__WHAT THE TASK ASKS__: Your output must be the lines below from the line containing "EDT（オードトワレ）" to the line containing "umowy. Jednocześnie informujemy, iż", both lines included, reproduced exactly and without pictures.

__DATA FOR ANALYSIS__:
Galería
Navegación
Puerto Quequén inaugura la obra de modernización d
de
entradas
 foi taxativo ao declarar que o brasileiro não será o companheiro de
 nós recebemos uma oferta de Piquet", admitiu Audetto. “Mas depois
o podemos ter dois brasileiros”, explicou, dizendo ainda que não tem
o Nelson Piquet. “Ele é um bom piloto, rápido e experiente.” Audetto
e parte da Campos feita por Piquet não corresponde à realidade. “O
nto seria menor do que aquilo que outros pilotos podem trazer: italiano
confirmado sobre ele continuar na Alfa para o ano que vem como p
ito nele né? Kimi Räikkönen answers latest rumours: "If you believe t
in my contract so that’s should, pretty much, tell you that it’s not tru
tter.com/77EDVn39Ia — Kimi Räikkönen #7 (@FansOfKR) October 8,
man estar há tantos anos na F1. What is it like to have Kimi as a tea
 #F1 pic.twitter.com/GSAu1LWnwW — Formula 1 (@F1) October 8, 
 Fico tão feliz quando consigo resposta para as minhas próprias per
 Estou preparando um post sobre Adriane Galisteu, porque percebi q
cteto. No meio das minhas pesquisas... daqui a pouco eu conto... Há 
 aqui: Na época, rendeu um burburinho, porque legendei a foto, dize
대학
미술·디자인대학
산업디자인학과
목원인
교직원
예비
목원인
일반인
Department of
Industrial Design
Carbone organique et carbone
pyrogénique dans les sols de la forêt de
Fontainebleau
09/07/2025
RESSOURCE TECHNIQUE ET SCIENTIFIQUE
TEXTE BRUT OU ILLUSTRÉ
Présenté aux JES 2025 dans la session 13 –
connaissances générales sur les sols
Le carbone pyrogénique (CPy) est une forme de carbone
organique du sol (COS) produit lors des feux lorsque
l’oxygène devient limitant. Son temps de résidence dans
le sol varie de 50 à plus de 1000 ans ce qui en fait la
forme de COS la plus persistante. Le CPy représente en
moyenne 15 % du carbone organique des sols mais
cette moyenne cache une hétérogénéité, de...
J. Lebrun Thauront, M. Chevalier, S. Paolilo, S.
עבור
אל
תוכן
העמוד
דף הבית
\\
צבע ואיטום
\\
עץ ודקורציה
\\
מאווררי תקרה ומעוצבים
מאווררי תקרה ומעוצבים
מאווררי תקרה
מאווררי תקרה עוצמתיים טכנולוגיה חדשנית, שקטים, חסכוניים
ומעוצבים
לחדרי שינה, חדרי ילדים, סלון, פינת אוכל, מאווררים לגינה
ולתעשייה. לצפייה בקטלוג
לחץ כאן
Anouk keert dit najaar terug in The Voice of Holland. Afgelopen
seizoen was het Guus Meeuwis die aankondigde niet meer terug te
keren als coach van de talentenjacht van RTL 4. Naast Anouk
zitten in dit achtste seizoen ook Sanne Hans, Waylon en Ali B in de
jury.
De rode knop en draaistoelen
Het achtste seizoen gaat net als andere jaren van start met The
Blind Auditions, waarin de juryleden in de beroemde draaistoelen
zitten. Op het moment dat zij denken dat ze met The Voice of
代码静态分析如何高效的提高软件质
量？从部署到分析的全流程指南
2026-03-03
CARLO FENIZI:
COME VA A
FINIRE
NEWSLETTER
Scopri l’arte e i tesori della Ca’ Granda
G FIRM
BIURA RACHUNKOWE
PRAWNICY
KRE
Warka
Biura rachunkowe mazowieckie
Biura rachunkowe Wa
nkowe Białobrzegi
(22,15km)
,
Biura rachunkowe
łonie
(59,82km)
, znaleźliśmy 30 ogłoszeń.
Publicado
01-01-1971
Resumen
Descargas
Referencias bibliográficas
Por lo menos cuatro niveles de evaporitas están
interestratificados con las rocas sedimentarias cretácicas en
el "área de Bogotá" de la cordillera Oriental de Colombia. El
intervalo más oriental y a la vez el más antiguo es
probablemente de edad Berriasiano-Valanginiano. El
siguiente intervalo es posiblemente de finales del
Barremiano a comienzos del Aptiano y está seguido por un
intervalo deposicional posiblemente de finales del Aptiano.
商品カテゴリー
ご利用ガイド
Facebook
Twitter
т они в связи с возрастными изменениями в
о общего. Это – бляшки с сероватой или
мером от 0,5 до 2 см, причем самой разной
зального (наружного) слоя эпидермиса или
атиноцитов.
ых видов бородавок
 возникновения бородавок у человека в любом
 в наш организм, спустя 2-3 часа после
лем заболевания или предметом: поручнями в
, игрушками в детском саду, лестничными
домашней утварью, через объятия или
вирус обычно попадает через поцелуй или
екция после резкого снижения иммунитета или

* * *

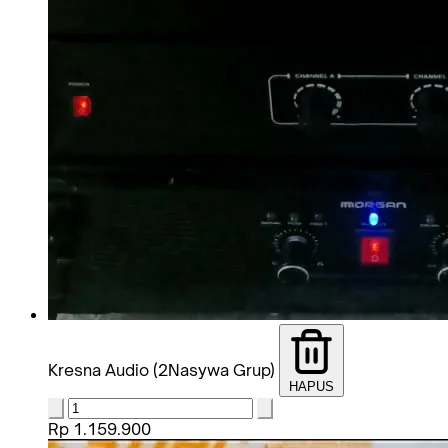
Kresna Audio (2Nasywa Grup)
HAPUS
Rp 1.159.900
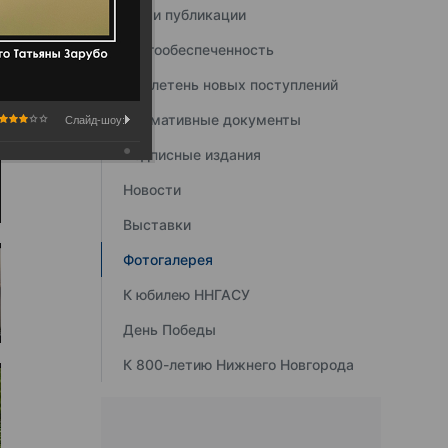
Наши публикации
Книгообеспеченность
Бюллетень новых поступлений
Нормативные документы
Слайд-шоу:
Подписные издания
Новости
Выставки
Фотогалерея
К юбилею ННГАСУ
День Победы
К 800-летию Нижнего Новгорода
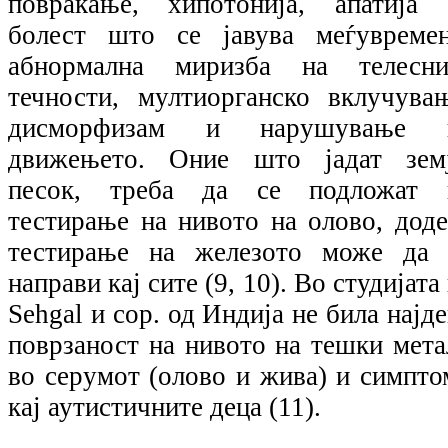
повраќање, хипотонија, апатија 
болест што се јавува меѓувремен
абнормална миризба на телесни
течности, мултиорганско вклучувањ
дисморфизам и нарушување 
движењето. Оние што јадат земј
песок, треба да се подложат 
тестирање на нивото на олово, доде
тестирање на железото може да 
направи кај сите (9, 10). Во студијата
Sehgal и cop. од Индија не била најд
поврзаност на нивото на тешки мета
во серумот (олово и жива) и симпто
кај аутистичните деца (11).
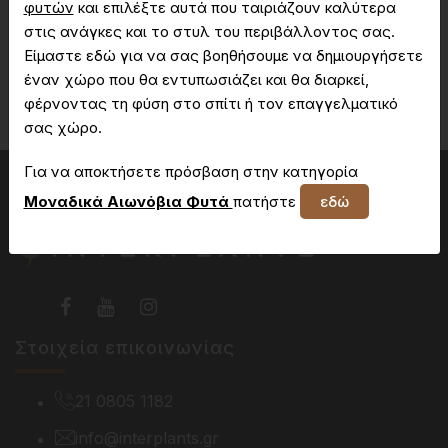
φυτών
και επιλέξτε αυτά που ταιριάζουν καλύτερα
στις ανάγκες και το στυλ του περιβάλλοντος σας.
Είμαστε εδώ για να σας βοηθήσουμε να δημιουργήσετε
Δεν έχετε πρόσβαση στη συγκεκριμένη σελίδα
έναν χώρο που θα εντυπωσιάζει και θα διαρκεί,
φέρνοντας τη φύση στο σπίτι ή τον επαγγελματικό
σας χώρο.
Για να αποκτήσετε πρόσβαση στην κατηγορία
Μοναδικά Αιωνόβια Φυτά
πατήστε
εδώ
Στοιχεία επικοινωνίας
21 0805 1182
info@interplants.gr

...

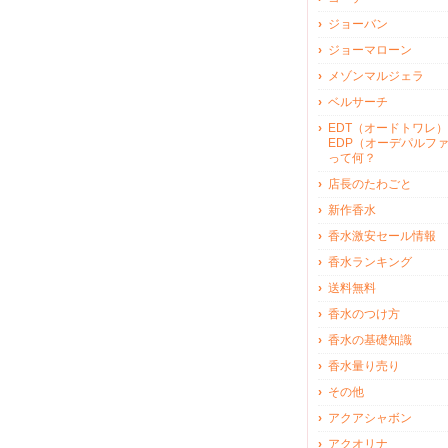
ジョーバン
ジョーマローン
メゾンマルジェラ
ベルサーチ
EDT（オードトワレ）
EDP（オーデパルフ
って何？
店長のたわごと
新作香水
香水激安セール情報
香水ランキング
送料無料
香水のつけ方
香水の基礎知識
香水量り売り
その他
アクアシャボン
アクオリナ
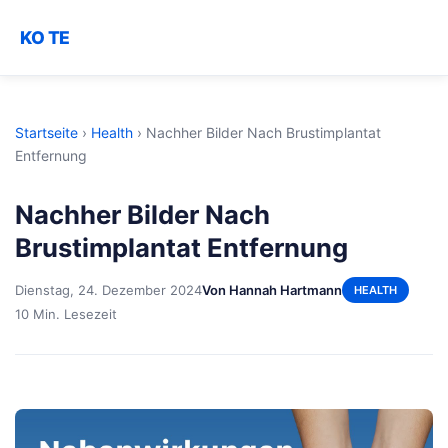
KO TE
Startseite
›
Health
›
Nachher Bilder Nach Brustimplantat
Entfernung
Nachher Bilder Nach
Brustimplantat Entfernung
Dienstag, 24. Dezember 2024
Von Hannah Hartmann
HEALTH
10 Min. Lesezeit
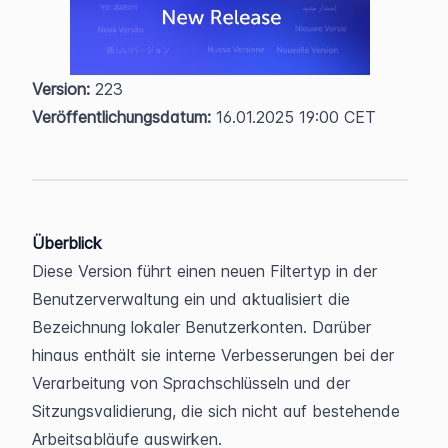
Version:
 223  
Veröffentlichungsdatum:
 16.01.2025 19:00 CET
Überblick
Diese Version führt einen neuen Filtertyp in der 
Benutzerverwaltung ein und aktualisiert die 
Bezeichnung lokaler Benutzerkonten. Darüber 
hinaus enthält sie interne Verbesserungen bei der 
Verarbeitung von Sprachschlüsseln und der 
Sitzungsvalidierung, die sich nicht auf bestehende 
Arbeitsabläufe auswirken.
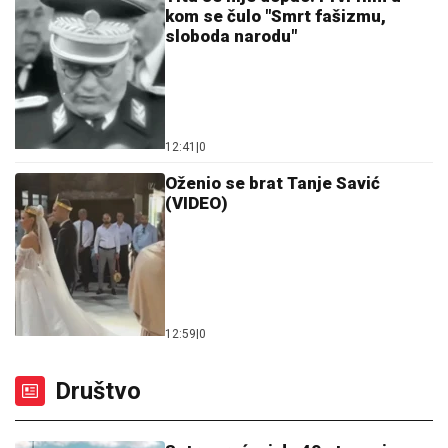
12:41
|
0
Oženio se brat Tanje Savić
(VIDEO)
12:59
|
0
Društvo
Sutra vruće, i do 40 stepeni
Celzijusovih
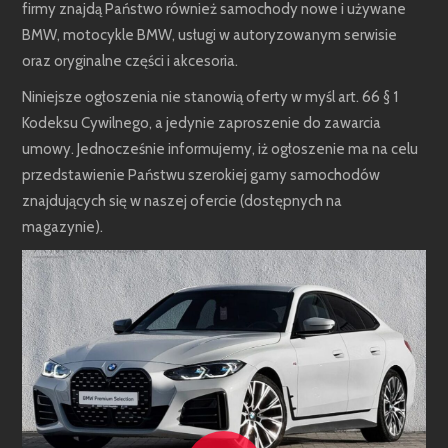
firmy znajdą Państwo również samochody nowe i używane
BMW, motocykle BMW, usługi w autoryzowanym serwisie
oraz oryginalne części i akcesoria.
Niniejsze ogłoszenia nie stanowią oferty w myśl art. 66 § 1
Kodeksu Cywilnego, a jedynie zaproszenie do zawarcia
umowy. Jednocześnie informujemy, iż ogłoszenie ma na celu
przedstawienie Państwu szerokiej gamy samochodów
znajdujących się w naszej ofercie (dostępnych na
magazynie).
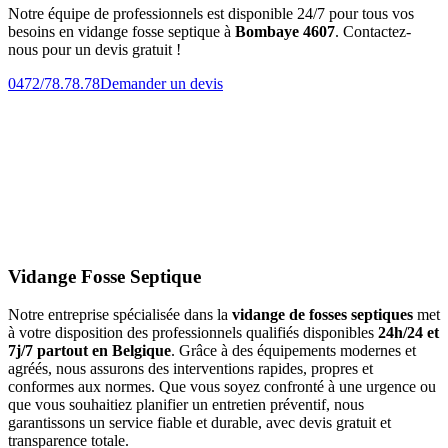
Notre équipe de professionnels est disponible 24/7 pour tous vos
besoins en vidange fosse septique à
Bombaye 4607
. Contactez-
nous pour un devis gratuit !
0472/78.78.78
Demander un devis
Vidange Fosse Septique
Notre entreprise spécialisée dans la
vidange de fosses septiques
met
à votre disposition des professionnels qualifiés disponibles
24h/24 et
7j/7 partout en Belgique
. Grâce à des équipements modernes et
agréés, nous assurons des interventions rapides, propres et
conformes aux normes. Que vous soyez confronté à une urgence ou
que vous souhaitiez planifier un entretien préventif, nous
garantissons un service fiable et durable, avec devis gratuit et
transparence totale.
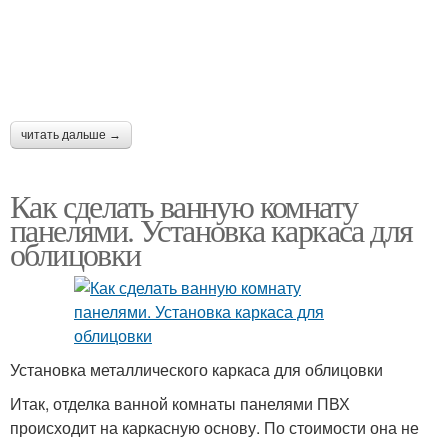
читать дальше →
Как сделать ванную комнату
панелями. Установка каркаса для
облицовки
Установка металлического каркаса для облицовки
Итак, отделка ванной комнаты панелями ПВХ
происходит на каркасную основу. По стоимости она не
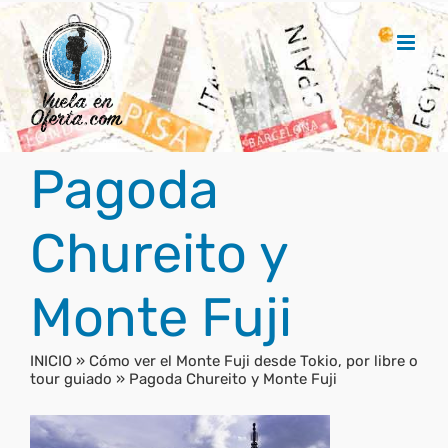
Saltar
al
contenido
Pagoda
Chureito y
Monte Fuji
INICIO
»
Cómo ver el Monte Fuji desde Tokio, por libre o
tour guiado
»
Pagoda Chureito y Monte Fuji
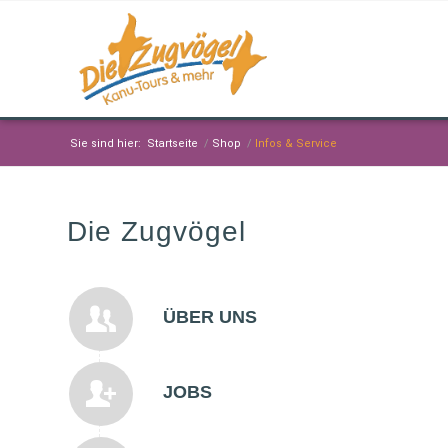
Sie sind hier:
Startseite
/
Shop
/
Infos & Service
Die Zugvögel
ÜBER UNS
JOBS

__ANSWER TO THIS TASK__:
EDT（オードトワレ）
EDP（オーデパルフ
って何？
店長のたわごと
新作香水
香水激安セール情報
香水ランキング
送料無料
香水のつけ方
香水の基礎知識
香水量り売り
その他
アクアシャボン
アクオリナ
KO TE
Startseite
›
Health
›
Nachher Bilder Nach Brustimplantat
Entfernung
Nachher Bilder Nach
Brustimplantat Entfernung
Dienstag, 24. Dezember 2024
Von Hannah Hartmann
HEALTH
10 Min. Lesezeit
Version:
 223  
Veröffentlichungsdatum:
 16.01.2025 19:00 CET
Überblick
Diese Version führt einen neuen Filtertyp in der 
Benutzerverwaltung ein und aktualisiert die 
Bezeichnung lokaler Benutzerkonten. Darüber 
hinaus enthält sie interne Verbesserungen bei der 
Verarbeitung von Sprachschlüsseln und der 
Sitzungsvalidierung, die sich nicht auf bestehende 
Arbeitsabläufe auswirken.
12:41
|
0
Oženio se brat Tanje Savić
(VIDEO)
12:59
|
0
Društvo
Sutra vruće, i do 40 stepeni
Celzijusovih
firmy znajdą Państwo również samochody nowe i używane
BMW, motocykle BMW, usługi w autoryzowanym serwisie
oraz oryginalne części i akcesoria.
Niniejsze ogłoszenia nie stanowią oferty w myśl art. 66 § 1
Kodeksu Cywilnego, a jedynie zaproszenie do zawarcia
umowy. Jednocześnie informujemy, iż ogłoszenie ma na celu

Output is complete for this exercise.